It’s time to move the money: independent research on donor-advised funds

Urgent need for independent DAF research

Over the past few months, we have observed private foundations and DAF sponsors mount a defense of the philanthropic status quo. They attacked proposals such as the bipartisan Accelerating Charitable Efforts Act (ACE Act), sponsored in the U.S. Senate by Angus King (I-Maine) and Charles Grassley (R-Iowa), and the Patriotic Millionaires’ Emergency Charity Stimulus— both of which would require CFOs to have some form of payment requirement.

Some DAF sponsors, now on the defensive, select data on DAF activity in their own reports. For example, DAF sponsors frequently tout the amounts of money coming out of DAFs, but not the amounts going into them. Chronicle of reported philanthropy:

Fidelity and Vanguard released data for 2021 on grantmaking, but did not provide information on how much money was paid that year into the accounts they manage, nor would they provide their asset levels. totals for 2021. In response to a request for that data, Fidelity spokesman Steve Austin said Fidelity would only release “verified” numbers, and those wouldn’t be released until months later, in forms IRS taxes that Fidelity Charitable is required to file.

Fidelity reports that they gave 13% more in grants in 2021 than in 2020. But what they don’t say is that, according to our calculations, they brought in 26% more in contributions.

DAF sponsors also frequently report that their disbursement rates exceed those of private foundations. We argue that this is not an appropriate comparison, since DAFs were never intended to hold funds in perpetuity.
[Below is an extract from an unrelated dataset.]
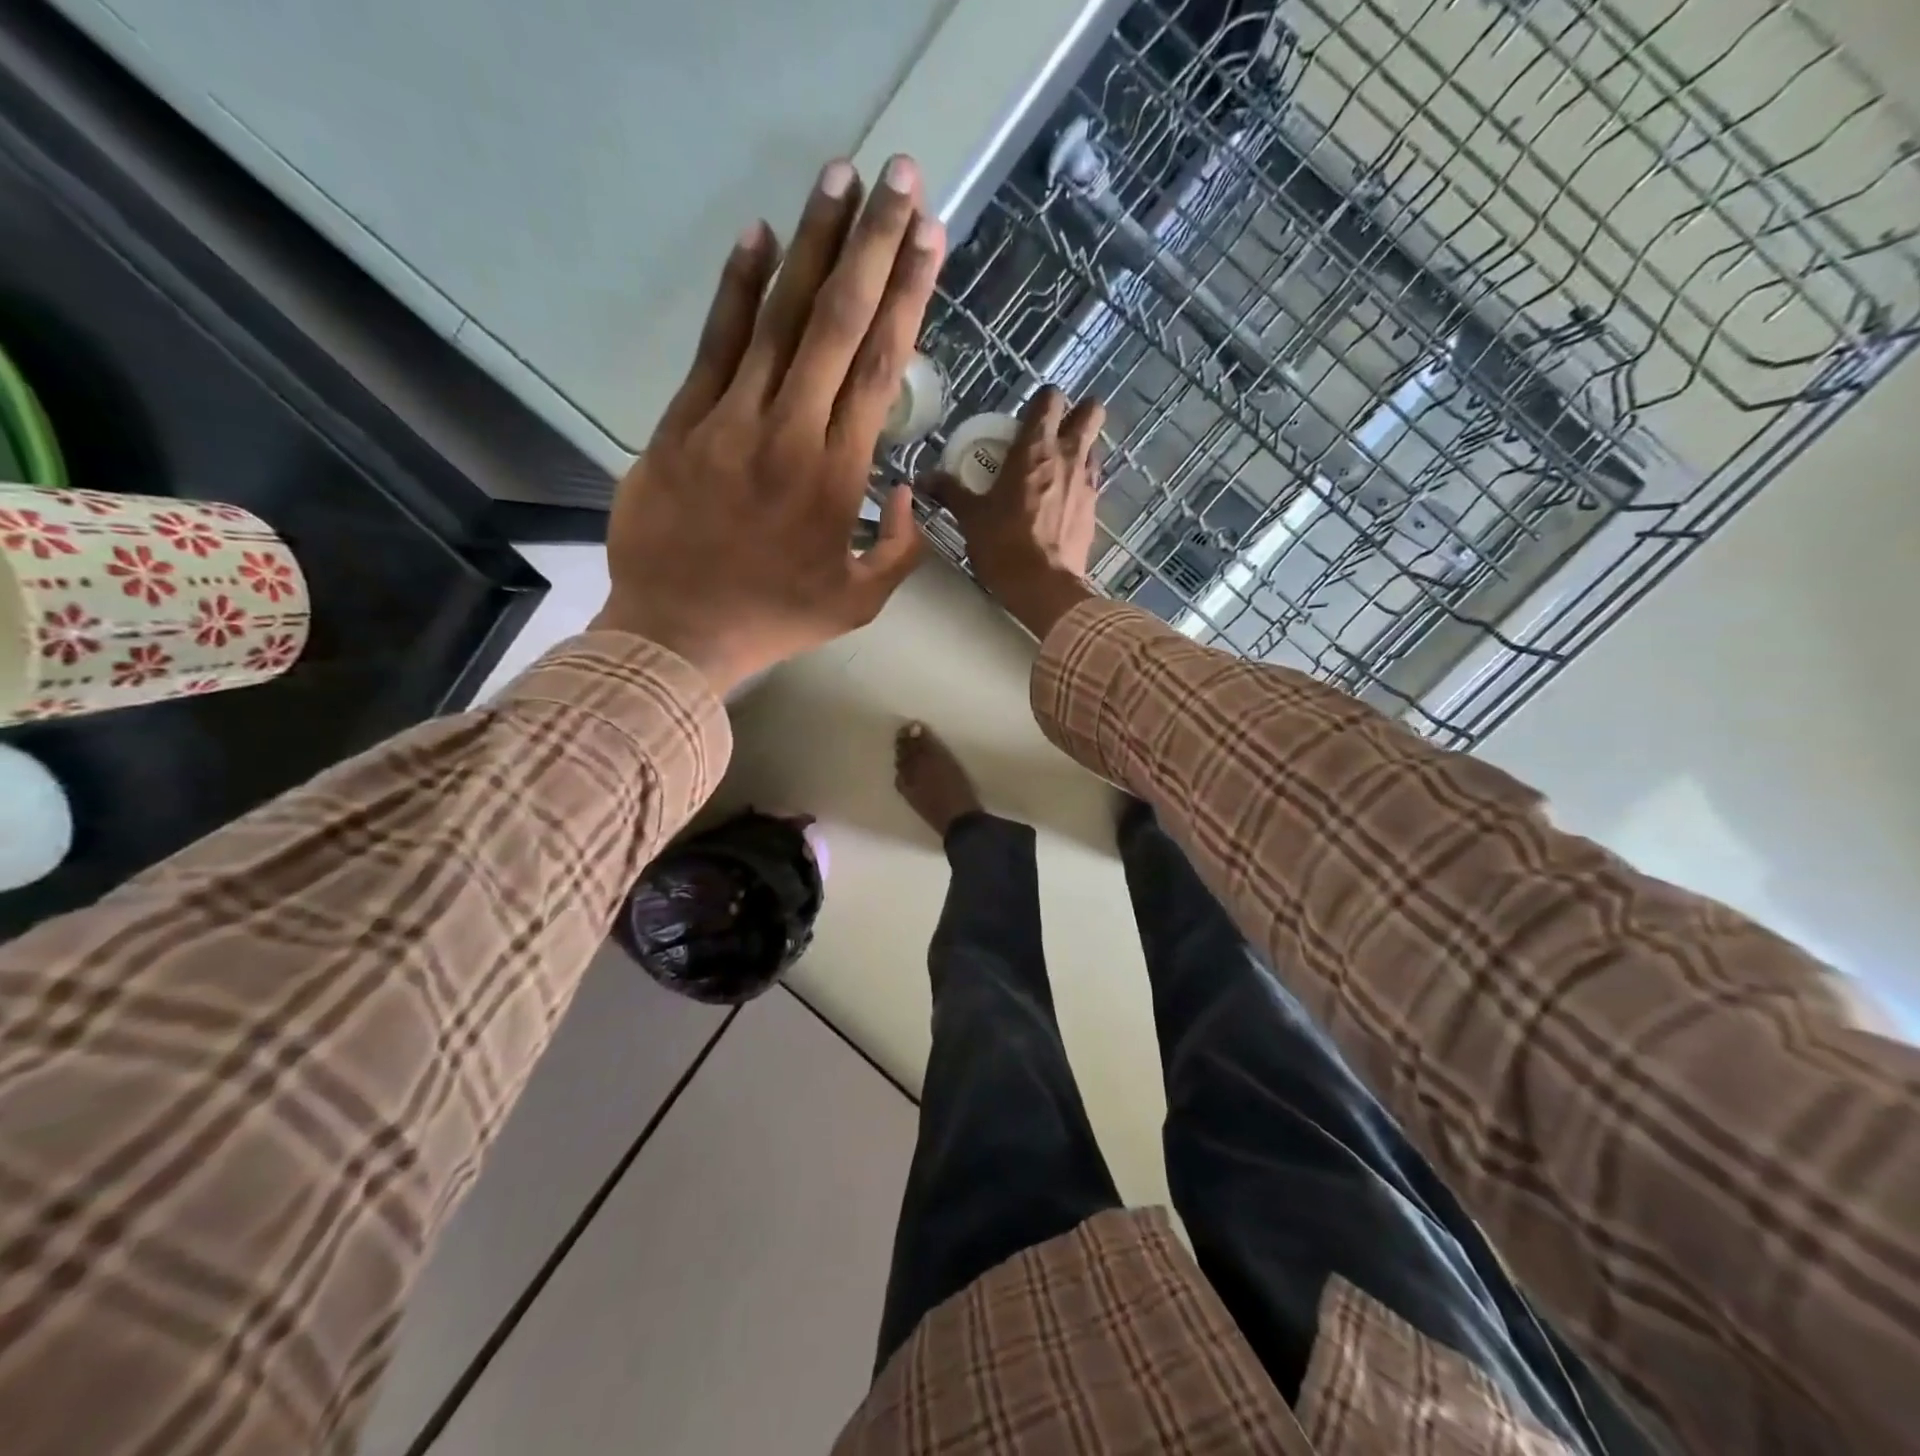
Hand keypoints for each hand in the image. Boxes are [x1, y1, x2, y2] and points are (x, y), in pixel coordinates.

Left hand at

Even if a CFO distributes 20% of its assets in a year, this means that 80% of the funds remain in storage – a dismal performance for an instrument supposed to transfer funds quickly to charity.

All of this makes it clear that there is an urgent need for further independent research on DAF activity.

Overview of three DAF studies

The independent research papers below bring needed clarity to the situation. They explore several of the ways in which DAFs can be used to divert needed funds from active charities and explain the public interest in correcting it.

Over $1 billion in DAF grants were disbursed to other commercial DAFs in 2019 (August 19, 2021)

In an analysis of commercial DAF sponsor tax returns, we found that in 2019 alone, at least $1 billion in commercial DAF grants went to other commercial DAFs. This is a huge amount of money flowing between vehicle donations rather than being given out directly to charity. It also skews the remittance rates reported by these institutions and makes it nearly impossible to assess whether DAFs are actually distributing revenue to charity in any meaningful way. In this article, we explore the scale of DAF to DAF donations and highlight notable examples.

Private foundation giving to commercial DAFs (March 24, 2022)

Private foundations are currently permitted to make grants to DAFs and count them towards their annual charitable distribution requirements. We reviewed private foundations’ 2016-2018 tax returns filed electronically to see how much of their contributions went to the 45 largest domestic commercial DAF sponsors in the United States, including those affiliated with wealth management firms such as as Fidelity Investments and Goldman Sachs. We found that private foundation grants to commercial DAFs averaged $737 million per year from 2016 to 2018, and more than $934 million in 2018 alone.

Large community foundations have become heavily dependent on donor-advised funds (March 24, 2022)

Community foundations collect donations from the public and distribute these much-needed funds to local charities. But community foundations are increasingly offering donors the option to give through DDF rather than foundation discretionary funds. outgoing grants. And large community foundations are much more dependent on CFOs than smaller ones; for the larger ones, the ADF represent almost half of their assets and three-quarters of their inflows.

Further background reading on DAFs

The scale, growth and nature of DAF giving makes it more important than ever to improve DAF governance and greater transparency. The documents below provide a more in-depth look at the creation, growth and effects of DAFs. They also present a variety of policy proposals designed to ensure that DAFs provide an adequate return to the taxpayers who subsidize them, that DAFs do not withdraw an undue amount of philanthropic revenue from active charities, and that DAF donors receive impartial advice. when making their charitable decisions.

Fixing what’s broken with donor-advised funds

This guidance note outlines the public interest in correcting DAF design flaws, presents policy recommendations that would do so effectively, and provides estimates of the additional charitable revenue that would result from these solutions.

Wealth storage

This comprehensive report documents the dramatic expansion of DAFs, explores the risks that unregulated DAFs pose to the public interest and the charitable sector, and offers several policy recommendations to mitigate their risks.